Bridging the gap between the theoretical peak performance achievable on current and next-gen hardware such as GPUs and AI accelerators by enhancing the algorithm.
Porting and optimizing algorithms on current and next-gen CPUs, GPUs, and AI accelerators by leveraging constructs in high-performance modern programming languages such as C++-14/C++-17, and low-level programming models such as SIMD extensions (SSE/AVX), CUDA, OpenVINO, etc.
Exploring paths to achieve price-optimized-performance in next-generation devices that implement revolutionary new solutions to accelerate AI algorithms for training and inference.

Expected Background

3-7 Year's of Experience required in GPU Programming using CUDA.
Graduates in Ph.D, MS in EE/CS/CSE.
Bachelors graduates will also be considered with exceptional background and prior experience in HPC field.
Strong foundation in computer architecture, with interest in high performance parallel processing at the device level (GPUs or CPUs/SIMD).
Strong mental model of computational loads and mapping different algorithms to parallel architectures.
Proficient in programming skills in C/C++/Python.
Good understanding and exposure to the Linux operating system at the user level.
Exposure to multiprocessor and multithreading concepts
A self-motivated individual with good communication skills.
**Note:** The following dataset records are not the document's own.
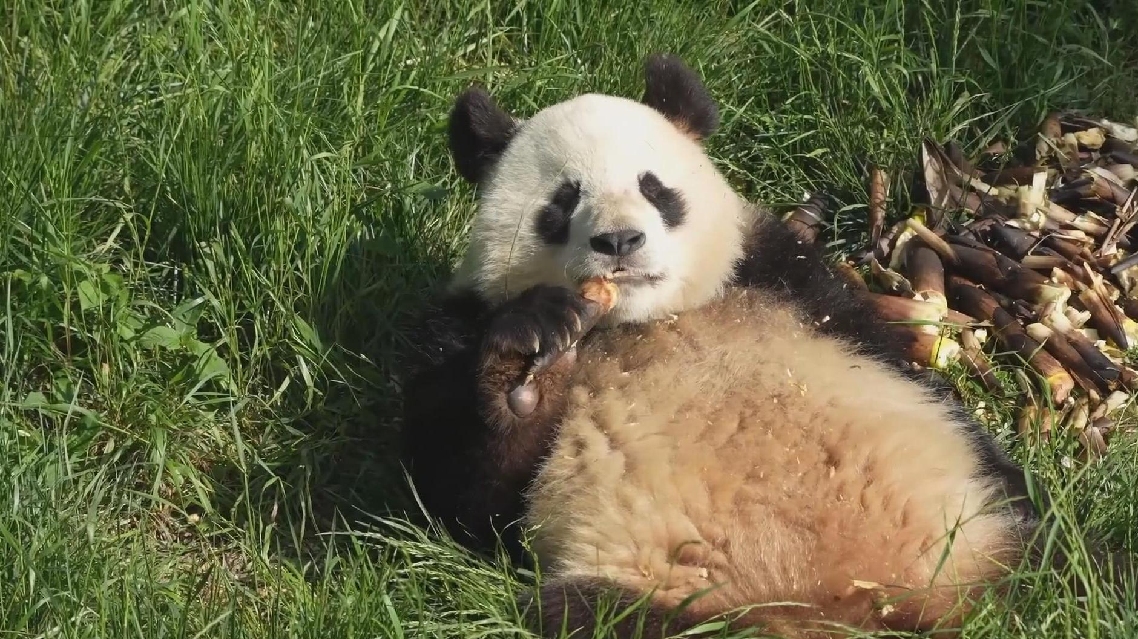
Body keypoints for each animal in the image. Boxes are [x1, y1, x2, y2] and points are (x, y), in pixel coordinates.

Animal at [398, 54, 1129, 638]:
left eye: (655, 189)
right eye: (562, 202)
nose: (619, 242)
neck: (639, 321)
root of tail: (852, 609)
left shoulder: (791, 278)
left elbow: (917, 377)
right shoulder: (461, 322)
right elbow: (460, 491)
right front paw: (528, 362)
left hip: (976, 535)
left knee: (1072, 566)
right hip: (659, 595)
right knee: (588, 616)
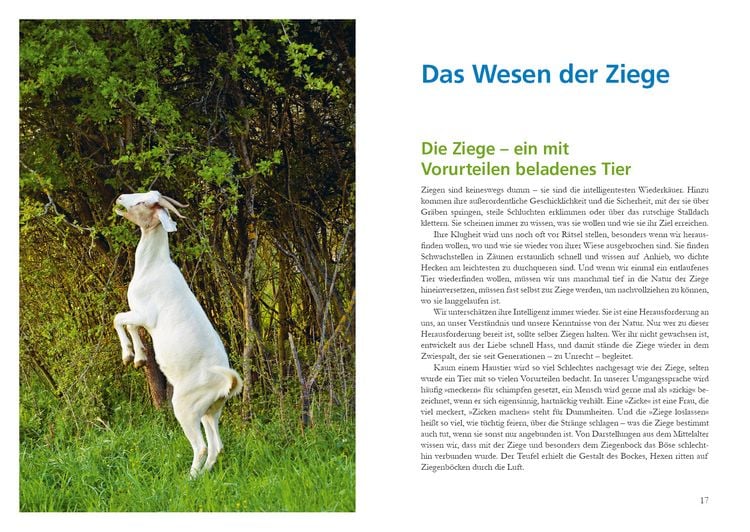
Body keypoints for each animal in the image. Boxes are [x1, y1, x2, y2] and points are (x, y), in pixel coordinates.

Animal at [113, 190, 242, 477]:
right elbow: (130, 325)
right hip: (210, 411)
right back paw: (204, 476)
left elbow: (119, 319)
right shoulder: (140, 316)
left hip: (185, 407)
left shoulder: (145, 315)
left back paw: (190, 479)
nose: (120, 198)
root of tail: (226, 385)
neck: (153, 267)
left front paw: (128, 356)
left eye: (143, 202)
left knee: (202, 446)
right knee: (216, 445)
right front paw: (139, 357)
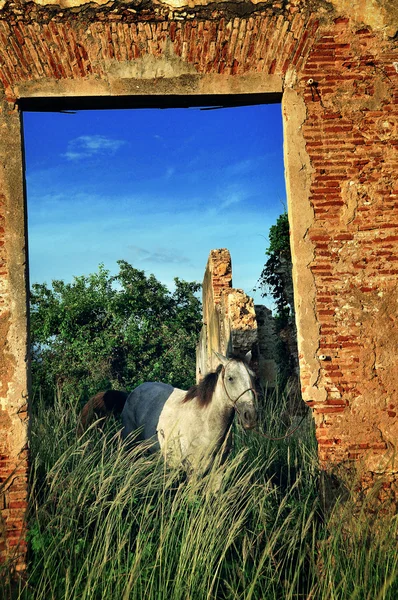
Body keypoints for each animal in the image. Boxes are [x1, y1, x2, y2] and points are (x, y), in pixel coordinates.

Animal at [79, 352, 256, 474]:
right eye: (230, 378)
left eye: (253, 377)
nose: (250, 416)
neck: (204, 422)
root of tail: (130, 394)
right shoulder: (193, 471)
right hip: (131, 444)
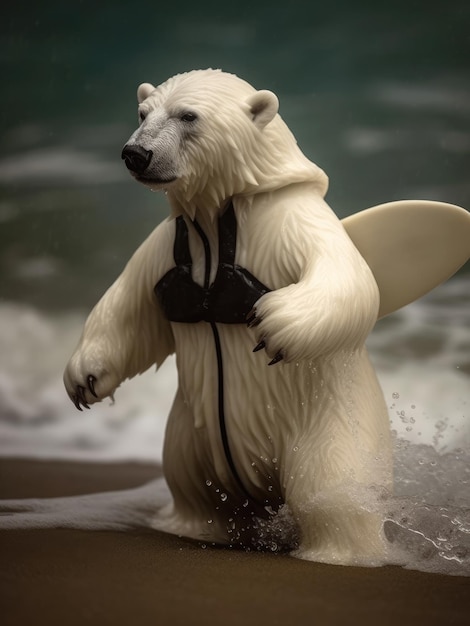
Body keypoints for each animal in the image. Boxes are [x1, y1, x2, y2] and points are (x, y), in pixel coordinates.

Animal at [63, 69, 392, 564]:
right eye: (142, 113)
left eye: (188, 115)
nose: (135, 153)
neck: (216, 215)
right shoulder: (169, 243)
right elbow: (130, 303)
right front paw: (85, 378)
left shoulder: (286, 220)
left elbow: (350, 279)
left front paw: (275, 324)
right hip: (190, 438)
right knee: (191, 485)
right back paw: (191, 528)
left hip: (328, 424)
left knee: (332, 488)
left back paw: (337, 552)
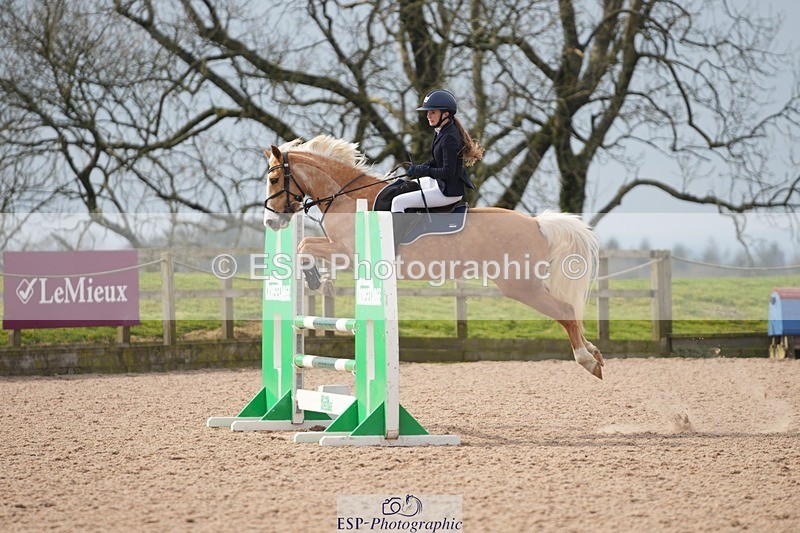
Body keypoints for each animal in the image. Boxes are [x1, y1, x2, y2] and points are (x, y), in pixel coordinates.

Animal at [262, 135, 604, 379]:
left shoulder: (345, 252)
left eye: (275, 180)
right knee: (569, 311)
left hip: (520, 286)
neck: (347, 196)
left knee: (565, 310)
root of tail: (536, 223)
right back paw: (595, 353)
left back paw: (587, 359)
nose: (271, 223)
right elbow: (306, 245)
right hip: (525, 284)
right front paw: (316, 279)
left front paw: (316, 279)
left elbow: (305, 247)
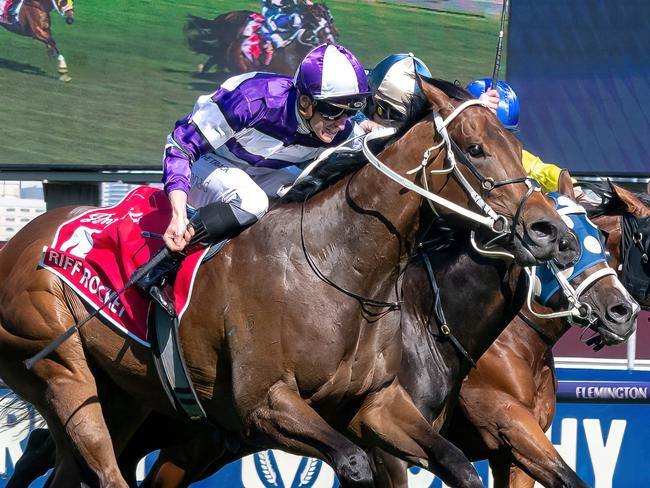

Hands-on experience with GPU programming using CUDA, OpenCL or SYCL, and modern CPU programming constructs such as those in C++-14 / C++-17
Exposure to profiling tools such as NSIGHT or VTUNE.
Experience with large-scale distributed HPC systems.
Familiarity with AI frameworks like TensorFlow.
Hands-on work in developing and optimizing computer vision algorithms at scale.